Set down only the lines from the one containing "Indiquer votre texte : prénoms des futurs" through the final line of the entries below, exactly as they stand, with no pictures.

Page-level text extractions:
_ _ _ _

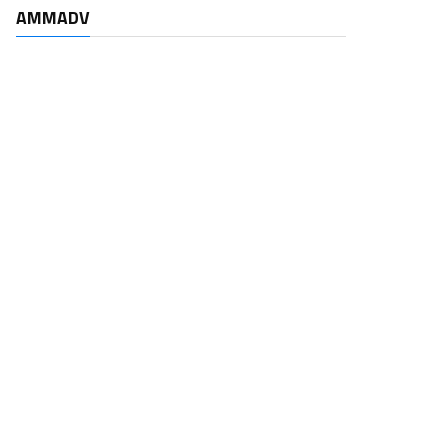
AMMADV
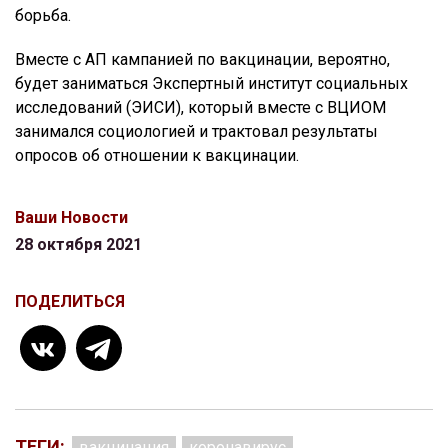
борьба.
Вместе с АП кампанией по вакцинации, вероятно,
будет заниматься Экспертный институт социальных
исследований (ЭИСИ), который вместе с ВЦИОМ
занимался социологией и трактовал результаты
опросов об отношении к вакцинации.
Ваши Новости
28 октября 2021
ПОДЕЛИТЬСЯ
ТЕГИ:
вакцинация
коронавирус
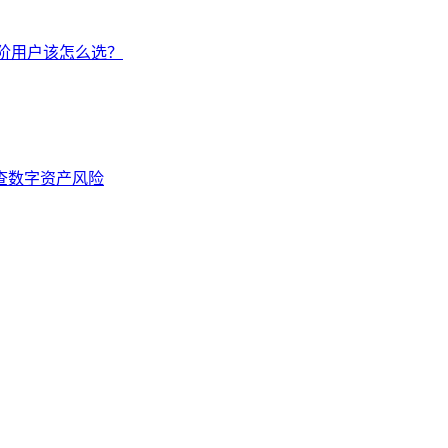
手/进阶用户该怎么选？
排查数字资产风险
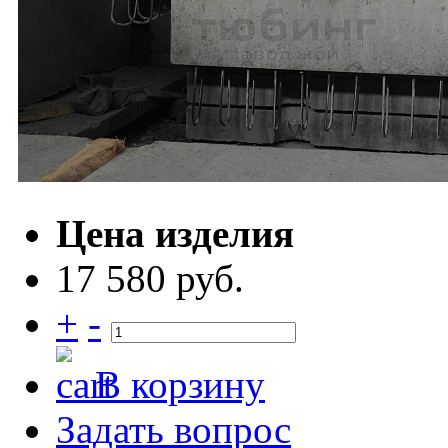
Цена изделия
17 580 руб.
+
-
В корзину
Задать вопрос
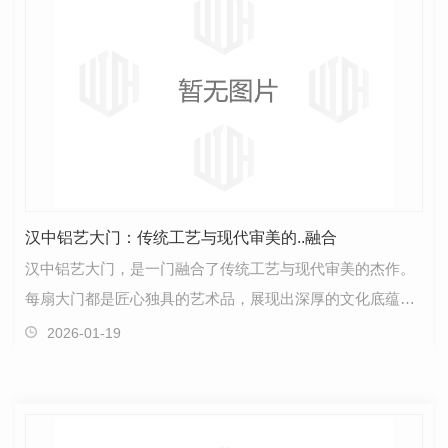
汉中铝艺大门：传统工艺与现代审美的..融合
汉中铝艺大门，是一门融合了传统工艺与现代审美的杰作。
每扇大门都是匠心独具的艺术品，展现出深厚的文化底蕴和..
的制作工艺。这些铝艺大门不仅仅是简单的出入口，…
2026-01-19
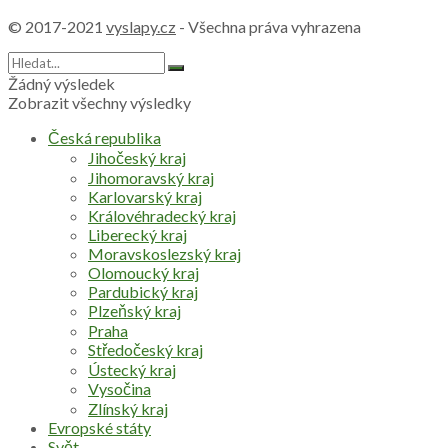
© 2017-2021
vyslapy.cz
- Všechna práva vyhrazena
Žádný výsledek
Zobrazit všechny výsledky
Česká republika
Jihočeský kraj
Jihomoravský kraj
Karlovarský kraj
Královéhradecký kraj
Liberecký kraj
Moravskoslezský kraj
Olomoucký kraj
Pardubický kraj
Plzeňský kraj
Praha
Středočeský kraj
Ústecký kraj
Vysočina
Zlínský kraj
Evropské státy
Svět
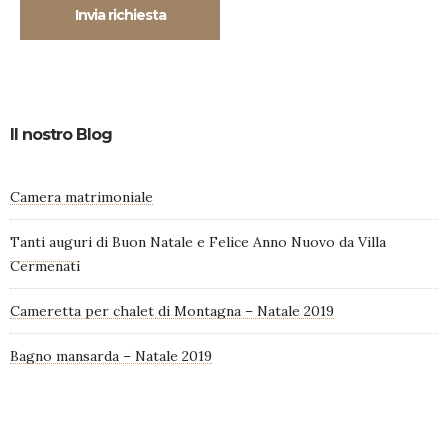
Il nostro Blog
Camera matrimoniale
Tanti auguri di Buon Natale e Felice Anno Nuovo da Villa
Cermenati
Cameretta per chalet di Montagna – Natale 2019
Bagno mansarda – Natale 2019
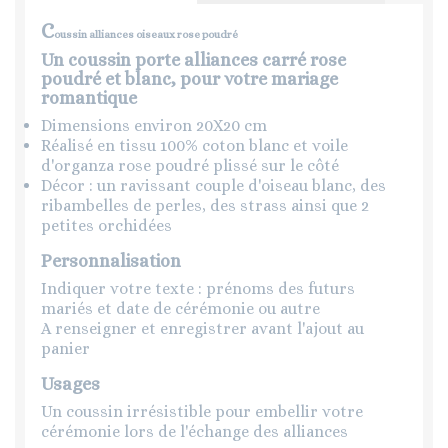
C
oussin alliances oiseaux rose poudré
Un coussin porte alliances carré rose
poudré et blanc, pour votre mariage
romantique
Dimensions environ 20X20 cm
Réalisé en tissu 100% coton blanc et voile
d'organza rose poudré plissé sur le côté
Décor : un ravissant couple d'oiseau blanc, des
ribambelles de perles, des strass ainsi que 2
petites orchidées
Personnalisation
Indiquer votre texte : prénoms des futurs
mariés et date de cérémonie ou autre
A renseigner et enregistrer avant l'ajout au
panier
Usages
Un coussin irrésistible pour embellir votre
cérémonie lors de l'échange des alliances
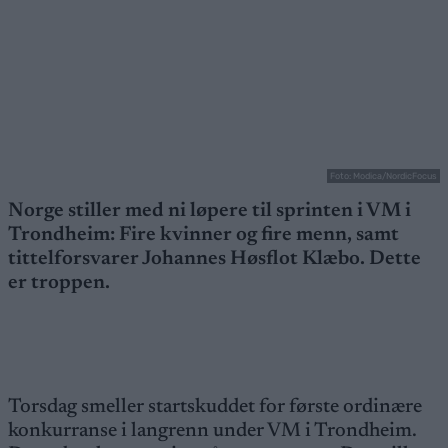
Foto: Modica/NordicFocus
Norge stiller med ni løpere til sprinten i VM i
Trondheim: Fire kvinner og fire menn, samt
tittelforsvarer Johannes Høsflot Klæbo. Dette
er troppen.
Torsdag smeller startskuddet for første ordinære
konkurranse i langrenn under VM i Trondheim.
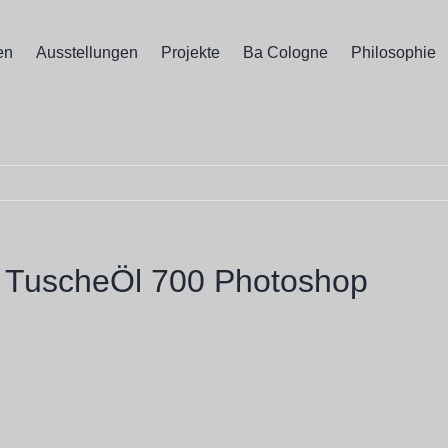
en
Ausstellungen
Projekte
Ba Cologne
Philosophie
 TuscheÖl 700 Photoshop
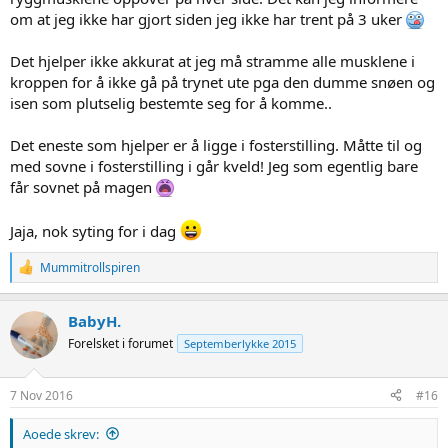
om at jeg ikke har gjort siden jeg ikke har trent på 3 uker
Det hjelper ikke akkurat at jeg må stramme alle musklene i
kroppen for å ikke gå på trynet ute pga den dumme snøen og
isen som plutselig bestemte seg for å komme..
Det eneste som hjelper er å ligge i fosterstilling. Måtte til og
med sovne i fosterstilling i går kveld! Jeg som egentlig bare
får sovnet på magen
Jaja, nok syting for i dag
R
Mummitrollspiren
e
a
c
BabyH.
t
Forelsket i forumet
Septemberlykke 2015
i
o
n
s
7 Nov 2016
#16
:
Aoede skrev:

_ _ _ _

● RESPONSE:
Indiquer votre texte : prénoms des futurs
mariés et date de cérémonie ou autre
A renseigner et enregistrer avant l'ajout au
panier
Usages
Un coussin irrésistible pour embellir votre
cérémonie lors de l'échange des alliances
Foto: Modica/NordicFocus
Norge stiller med ni løpere til sprinten i VM i
Trondheim: Fire kvinner og fire menn, samt
tittelforsvarer Johannes Høsflot Klæbo. Dette
er troppen.
Torsdag smeller startskuddet for første ordinære
konkurranse i langrenn under VM i Trondheim.
en
Ausstellungen
Projekte
Ba Cologne
Philosophie
 TuscheÖl 700 Photoshop
om at jeg ikke har gjort siden jeg ikke har trent på 3 uker
Det hjelper ikke akkurat at jeg må stramme alle musklene i
kroppen for å ikke gå på trynet ute pga den dumme snøen og
isen som plutselig bestemte seg for å komme..
Det eneste som hjelper er å ligge i fosterstilling. Måtte til og
med sovne i fosterstilling i går kveld! Jeg som egentlig bare
får sovnet på magen
Jaja, nok syting for i dag
R
Mummitrollspiren
e
a
c
BabyH.
t
Forelsket i forumet
Septemberlykke 2015
i
o
n
s
7 Nov 2016
#16
:
Aoede skrev:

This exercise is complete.